Polecenia do wykonania:
A) Wyjaśnij w jednym do trzech zdań, dlaczego według relacji z meczu Legii z Wisłą Płock obrona Wisły ostatecznie nie wytrzymała.
B) Odpowiedz krótko na pytania do relacji z meczu Legii z Wisłą Płock:
(i) Ile strzałów oddała Legia w pierwszych pięciu minutach meczu?
(ii) Ile mniej więcej razy piłkarze z Płocka pojawili się z piłką na połowie Legii przez pierwsze dwa kwadranse?
(iii) Kto wykończył akcję, po której padł gol na 1:0?
C) Dopisz dalszy ciąg relacji z meczu Legii z Wisłą Płock, zaczynając od momentu po golu na 1:0.

Strategia Legii w meczach z drużynami, które przy Łazienkowskiej – użyjmy mocnego eufemizmu – nie są faworytami, jest od kilku tygodni znana i szeroko doceniana. Można sprowadzić ją do starego sportowego porzekadła: masz frajera, to go duś. Wisła Płock doskonale o tym wiedziała, zwłaszcza po pierwszych pięciu minutach meczu, po których Legia zdołała oddać już pięć strzałów. I trzeba Wiśle Płock oddać, że nie dała się sprowadzić do roli frajera i mimo ogromnej przewagi gospodarzy, uniknęła kompromitacji.
Tempo, jakie zaproponowali legioniści w pierwszej połowie, u niektórych piłkarzy z Płocka mogło rozsadzać sporttestery. Przez pierwsze dwa kwadranse pojawili się oni z piłką na połowie Legii może ze dwa razy. Jedyne, co mieli przed oczami, to konsekwentna obrona, skracanie wolnych przestrzeni, wzajemna asekuracja. I wychodziło to nawet całkiem nieźle, ale gdy co chwilę przyjmujesz kolejny napór, w końcu musisz pęknąć. I takim sposobem…
a) Karbownik dynamicznym zejściem do środka rozbujał akcję, oddał piłkę do Kante, ten zagrał z pierwszej do Niezgody, któremu pozostało tylko wykończyć. 1:0.

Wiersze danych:
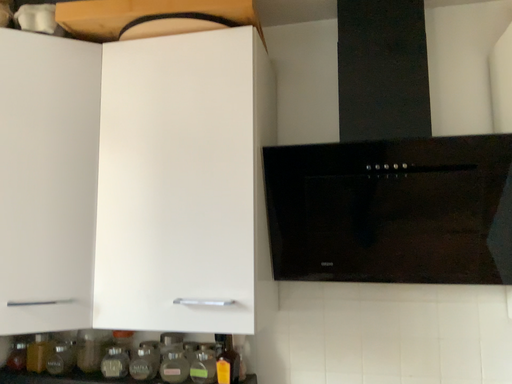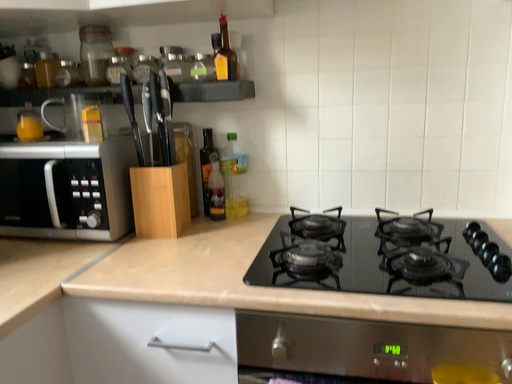
Question: Which way did the camera rotate in the video?

Choices:
 (A) rotated downward
 (B) rotated upward

Answer: (A)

Odpowiedzi pisemne:
A) Wisła broniła się konsekwentnie, skracała wolne przestrzenie i wzajemnie się asekurowała, co wychodziło nawet całkiem nieźle. Musiała jednak co chwilę przyjmować kolejny napór Legii, a przy takim ciągłym naporze w końcu musiała pęknąć.

B)
(i) Pięć.
(ii) Może ze dwa razy.
(iii) Niezgoda.

C)
b) Niezgoda został wypuszczony sam na sam, jego akcja trochę straciła na tempie, ale od czego ma się wszędobylskiego Kante – ten pognał za akcją, dostał od kolegi piłkę i przyłożył sprzed pola karnego. 2:0.
Gra dwóch napastników Legii to bez wątpienia wydarzenie dzisiejszego meczu. Podczas trwającej od kilku tygodni dyskusji pt. “Niezgoda czy Kante”, dziś otrzymaliśmy kolejny, całkiem mocny wariant – a może Niezgoda i Kante? Współpraca obu panów układała się bardzo dobrze, co zresztą widać po dwóch pierwszym bramkach. Więcej konkretów było po stronie Niezgody, który dołożył jeszcze bramkę na 3:1, z kolei grający bardziej jako podwieszony napastnik Kante znacznie więcej pracował przy budowaniu akcji. W ten sposób obaj uwypuklili swoje atuty – Gwinejczyk uprawiał szeroko pojętą grę dla drużyny, a Niezgoda mógł skupić się na wykańczaniu akcji. Niejeden (każdy?) trener zazdrości Vukoviciowi wyboru na pozycji numer dziesięć – przecież w odwodzie jeszcze jest jeszcze nie tylko Luquinhas, którego jak dziś można przywrócić na skrzydło, ale i Gwilia.
Po bramce na 2:0 większość obserwatorów meczu mogła być zgodna co do dalszego scenariusza – szykowało się na powtórkę meczów z Wisłą Kraków, Górnikiem czy Koroną. Ale nie. Płocczanie zdołali wyjść z piłką pod pole karne rywala, prawdopodobnie po raz pierwszy w meczu i… od razu zrodził się z tego rzut karny. Dość absurdalny, z dwóch powodów.
Pierwszy – Antolić naprawdę nie musiał faulować, popełnił przy tej akcji duży błąd. Swoje winy koniec końców odkupił (asysta, kluczowe podanie, trzymanie środka pola), ale trochę nerwów kolegom i sobie zgotował.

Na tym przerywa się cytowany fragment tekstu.